Haidt zauważa ciekawą zależność, między ryzykiem bezpośredniego kontaktu wilk-pies, a odległością od zabudowy. Im bliżej domostw, tym większe ryzyko, że wilk zaatakuje.
- To spostrzeżenie ciekawe i bardzo logiczne, choć na pierwszy rzut oka zaskakujące. Bo jaki wilk znajduje się w obrębie zabudowań? Taki, który jest w trakcie dyspersji - szuka nowego terytorium i partnera, przemierzając kraj. Wilki potrafią wędrować na ogromne odległości. Przez przypadek mogą się znaleźć wśród zabudowy albo nawet w mieście. Takie zwierzę jest przerażone. A każde zwierzę pod wpływem ogromnego stresu, mając poczucie bycia w potrzasku, może się zachowywać irracjonalnie, a czasami - agresywnie. Tym bardziej, jeśli nie ma drogi ucieczki, o co nietrudno w terenie zabudowanym, wśród budynków, płotów i ogrodzeń. Nie mając możliwości ucieczki wilk może być bardziej skłonny, by wejść w kontakt z psem - tłumaczy Andżelika Haidt.

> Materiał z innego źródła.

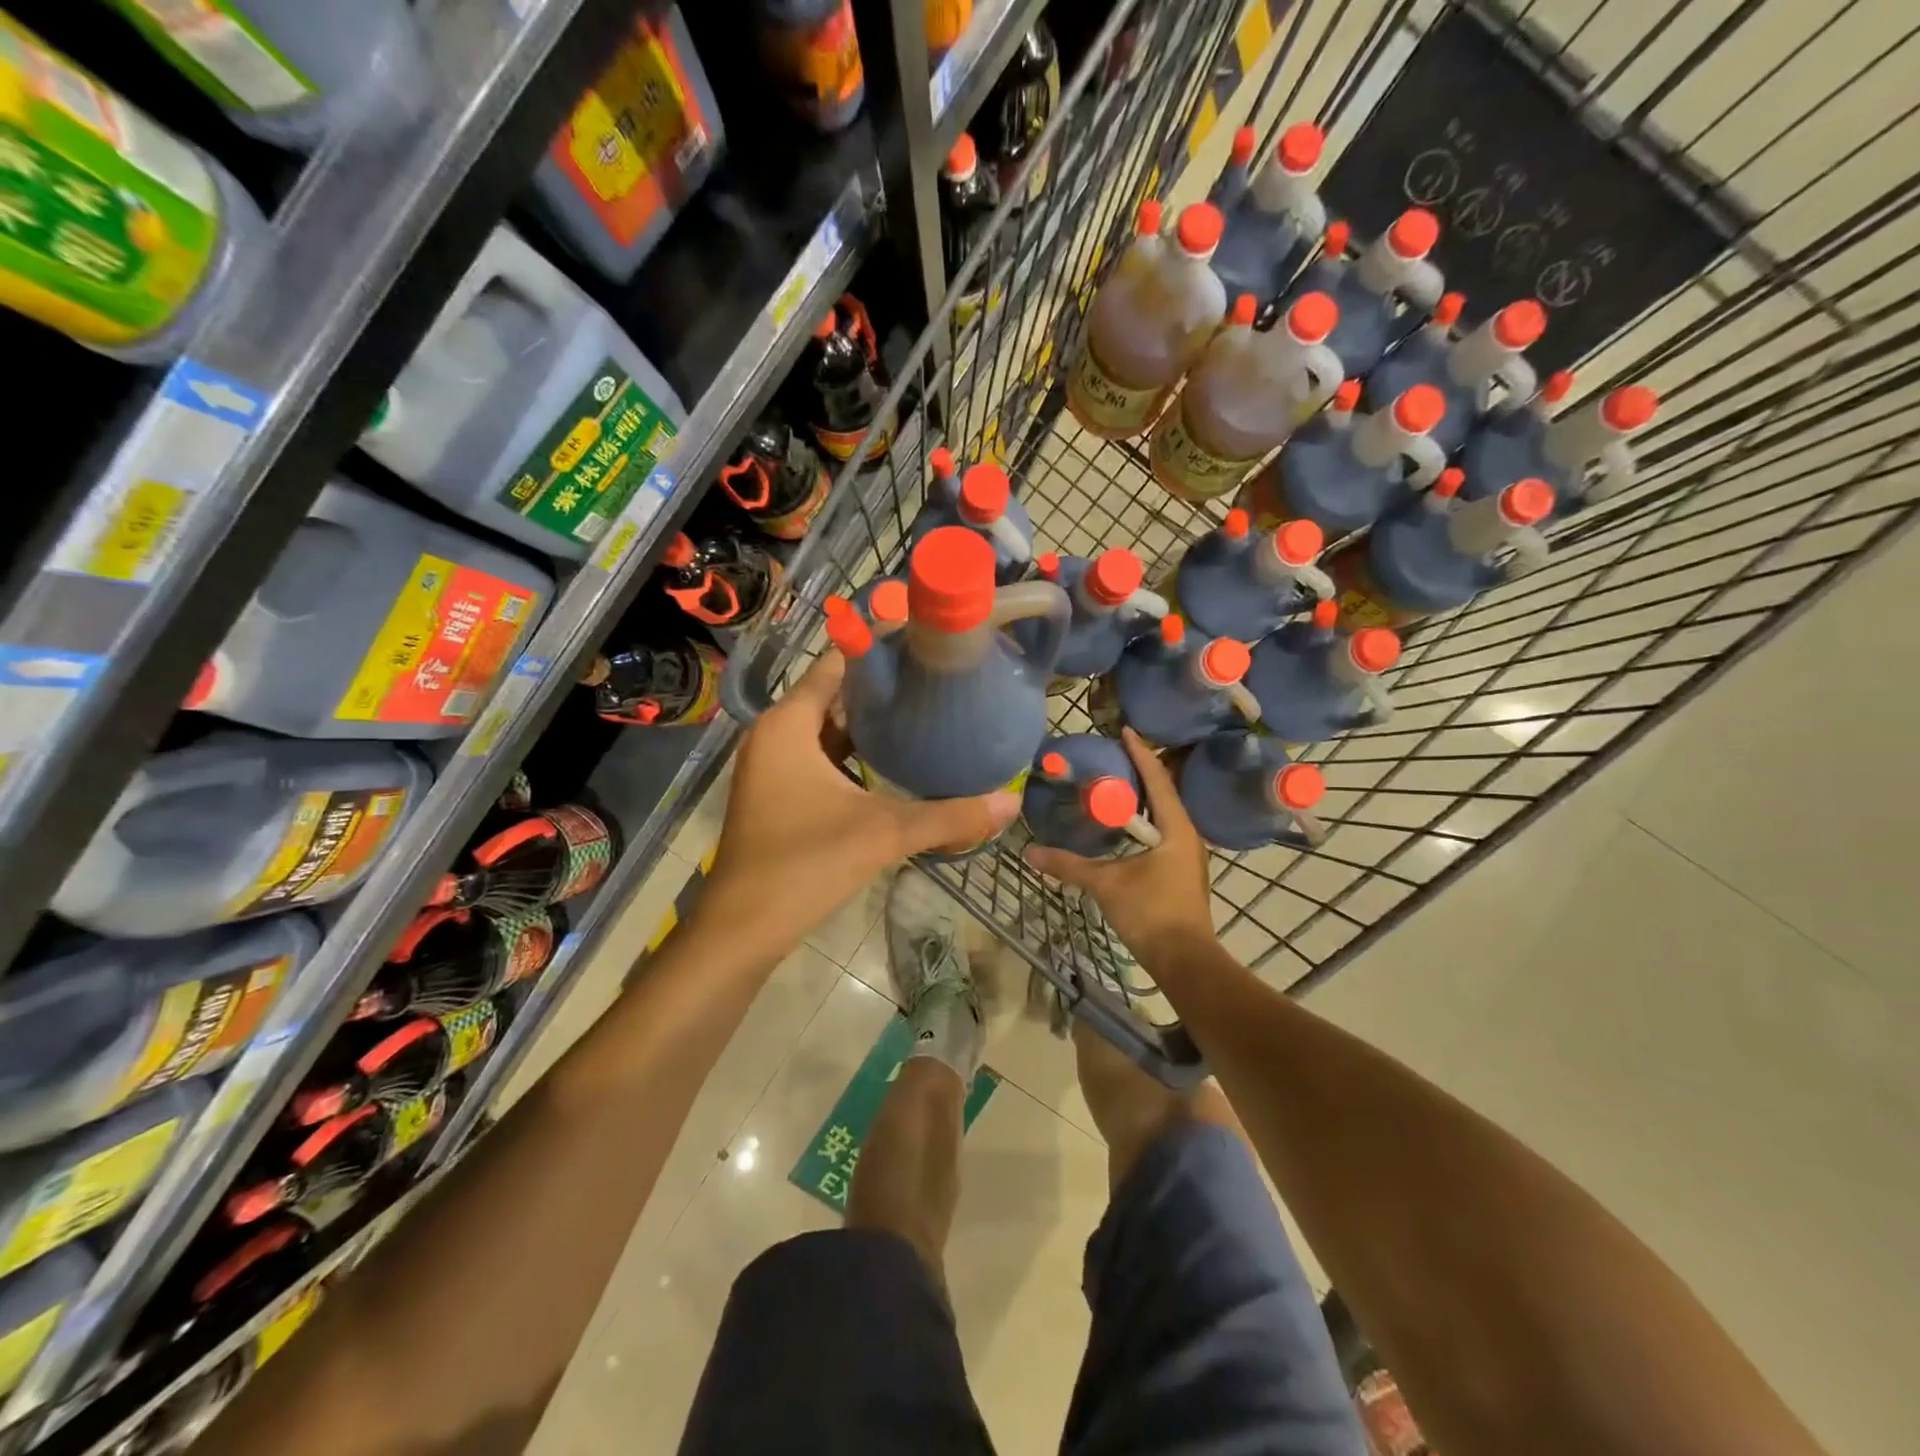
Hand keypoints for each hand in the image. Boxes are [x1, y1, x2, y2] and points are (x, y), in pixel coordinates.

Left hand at [700, 651, 1019, 954]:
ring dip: (868, 725)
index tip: (925, 646)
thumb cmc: (805, 865)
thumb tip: (1010, 804)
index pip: (837, 665)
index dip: (879, 652)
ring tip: (922, 716)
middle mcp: (774, 735)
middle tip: (935, 683)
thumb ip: (949, 816)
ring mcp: (772, 767)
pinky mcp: (777, 794)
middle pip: (833, 695)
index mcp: (788, 724)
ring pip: (826, 730)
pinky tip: (891, 764)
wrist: (743, 929)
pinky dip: (852, 755)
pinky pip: (819, 758)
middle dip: (881, 690)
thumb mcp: (884, 834)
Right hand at [1024, 728, 1214, 961]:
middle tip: (1113, 756)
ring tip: (1115, 786)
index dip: (1141, 754)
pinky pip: (1160, 834)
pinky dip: (1141, 823)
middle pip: (1163, 794)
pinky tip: (1122, 828)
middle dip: (1140, 774)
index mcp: (1176, 829)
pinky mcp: (1179, 873)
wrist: (1185, 961)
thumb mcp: (1106, 884)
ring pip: (1162, 816)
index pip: (1157, 780)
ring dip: (1141, 800)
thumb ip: (1069, 865)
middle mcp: (1186, 836)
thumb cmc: (1151, 913)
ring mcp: (1186, 856)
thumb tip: (1030, 852)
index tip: (1125, 731)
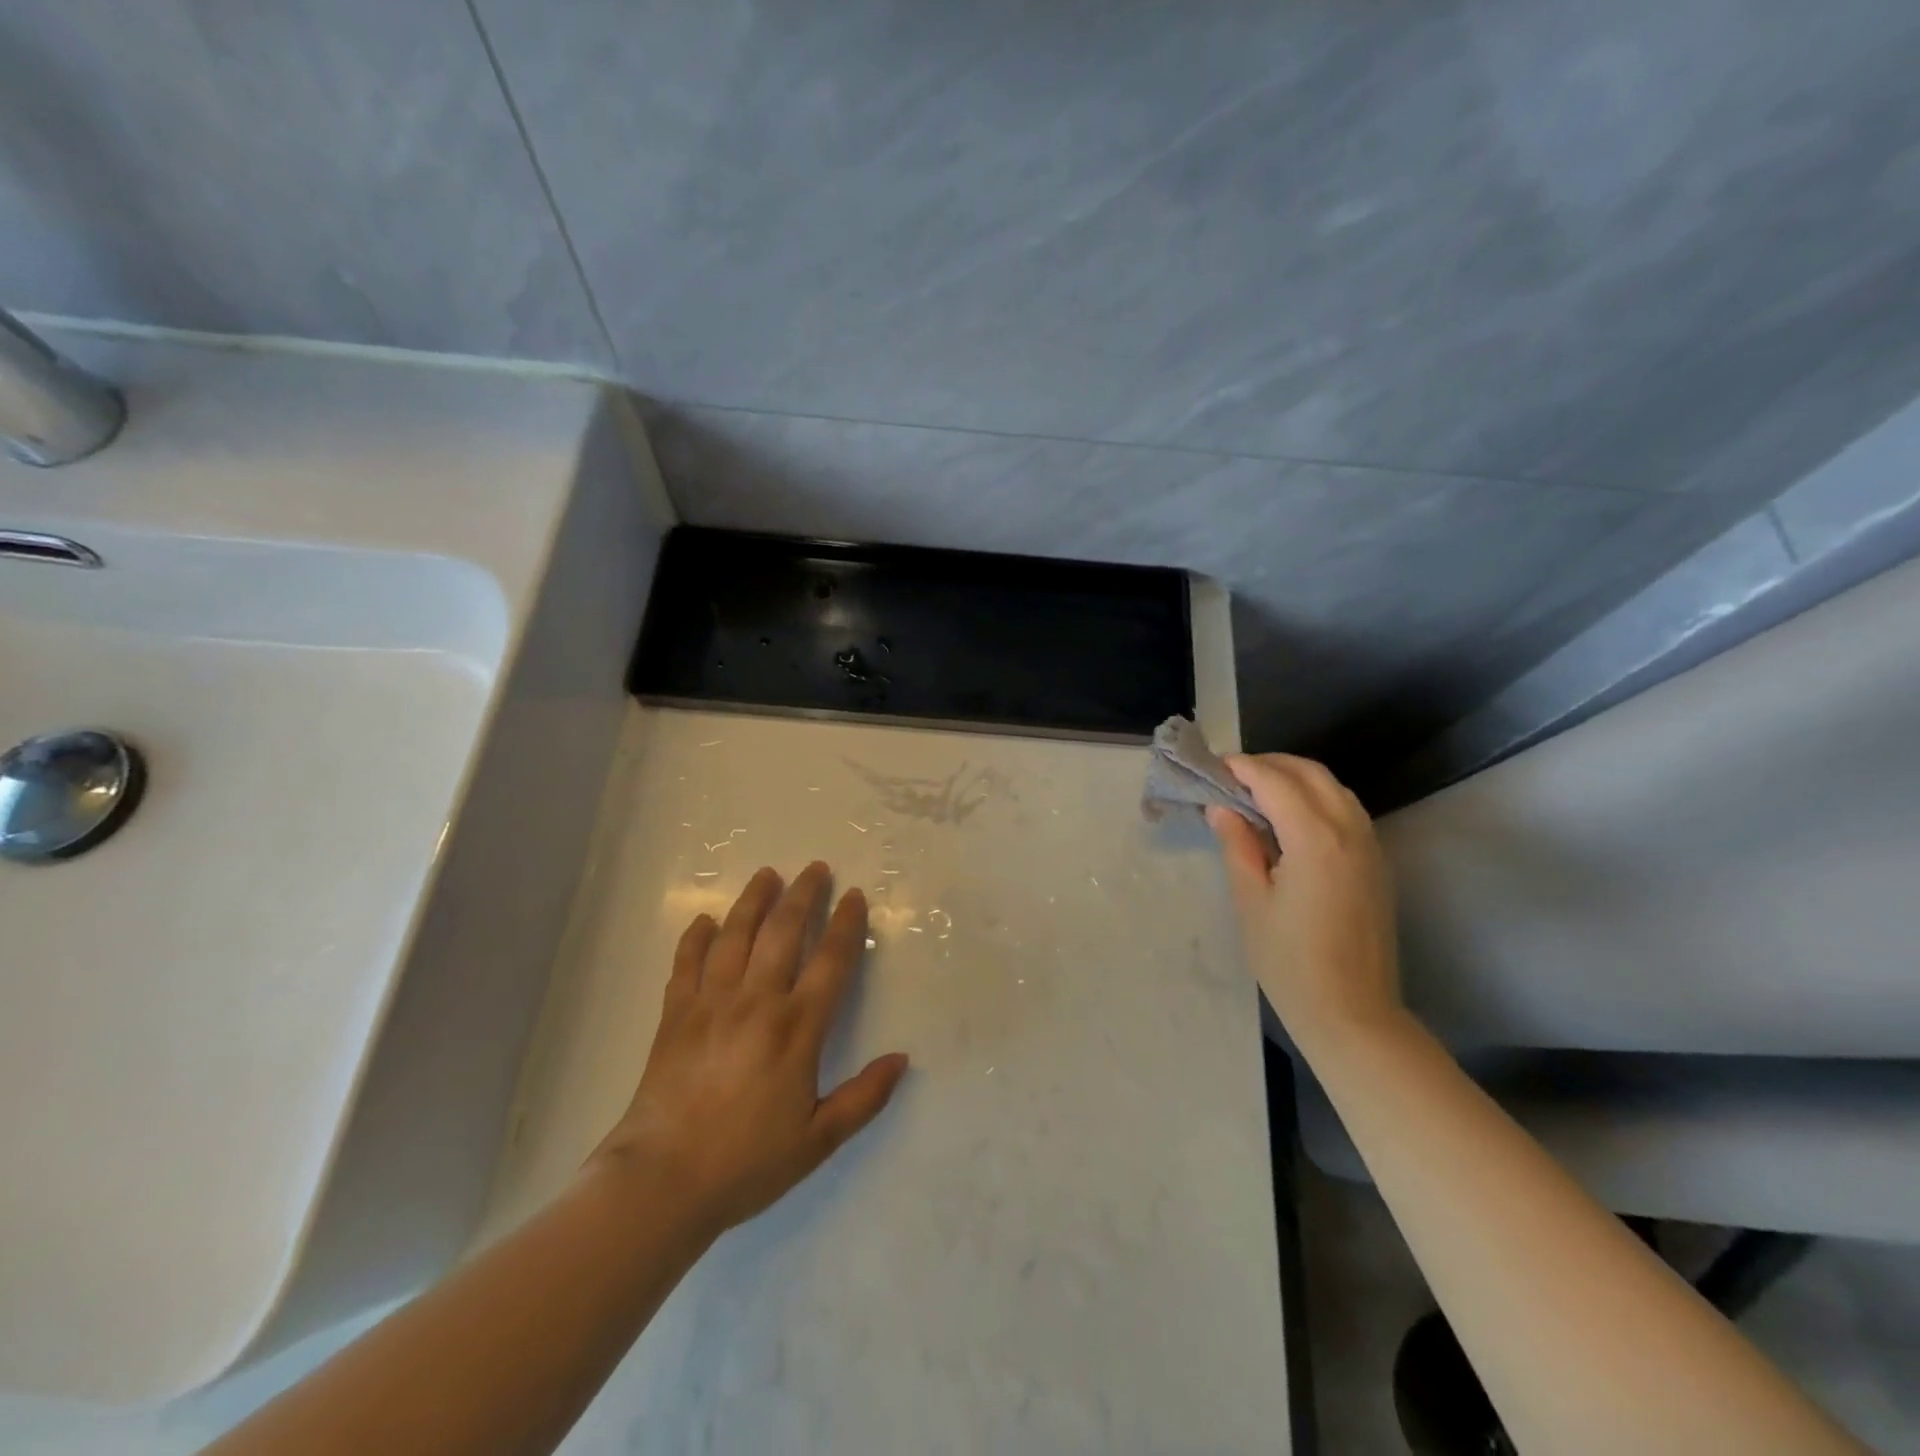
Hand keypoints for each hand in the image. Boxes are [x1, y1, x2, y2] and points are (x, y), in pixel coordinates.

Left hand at [593, 862, 908, 1236]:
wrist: (661, 1182)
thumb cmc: (746, 1162)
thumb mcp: (818, 1140)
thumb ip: (864, 1097)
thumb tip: (902, 1059)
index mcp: (797, 1028)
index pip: (830, 961)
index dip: (846, 924)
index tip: (855, 896)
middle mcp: (756, 1002)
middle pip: (783, 932)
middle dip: (803, 895)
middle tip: (815, 868)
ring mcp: (711, 1003)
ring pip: (735, 935)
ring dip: (754, 901)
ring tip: (767, 875)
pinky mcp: (675, 1015)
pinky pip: (687, 963)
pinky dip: (697, 937)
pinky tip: (705, 920)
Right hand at [1206, 754, 1403, 1053]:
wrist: (1353, 1012)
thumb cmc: (1290, 962)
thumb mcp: (1251, 901)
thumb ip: (1237, 846)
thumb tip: (1222, 808)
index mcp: (1315, 839)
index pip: (1275, 782)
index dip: (1243, 768)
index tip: (1214, 767)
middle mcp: (1350, 831)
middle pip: (1310, 774)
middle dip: (1270, 765)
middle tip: (1233, 777)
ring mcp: (1370, 846)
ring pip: (1334, 788)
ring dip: (1296, 778)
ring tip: (1258, 793)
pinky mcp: (1377, 863)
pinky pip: (1347, 810)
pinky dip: (1317, 798)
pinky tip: (1291, 820)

Zdaniem naukowiec, bardzo dużo zależy od samego człowieka. Jeżeli nie zabezpieczymy się przed wilkiem, narażamy w te sposób nasze czworonogi, oraz zwierzęta hodowlane.
Najważniejsze to pilnować psa poza domem i trzymać go blisko siebie. Wtedy, zdaniem badaczki, nic nie powinno mu się stać.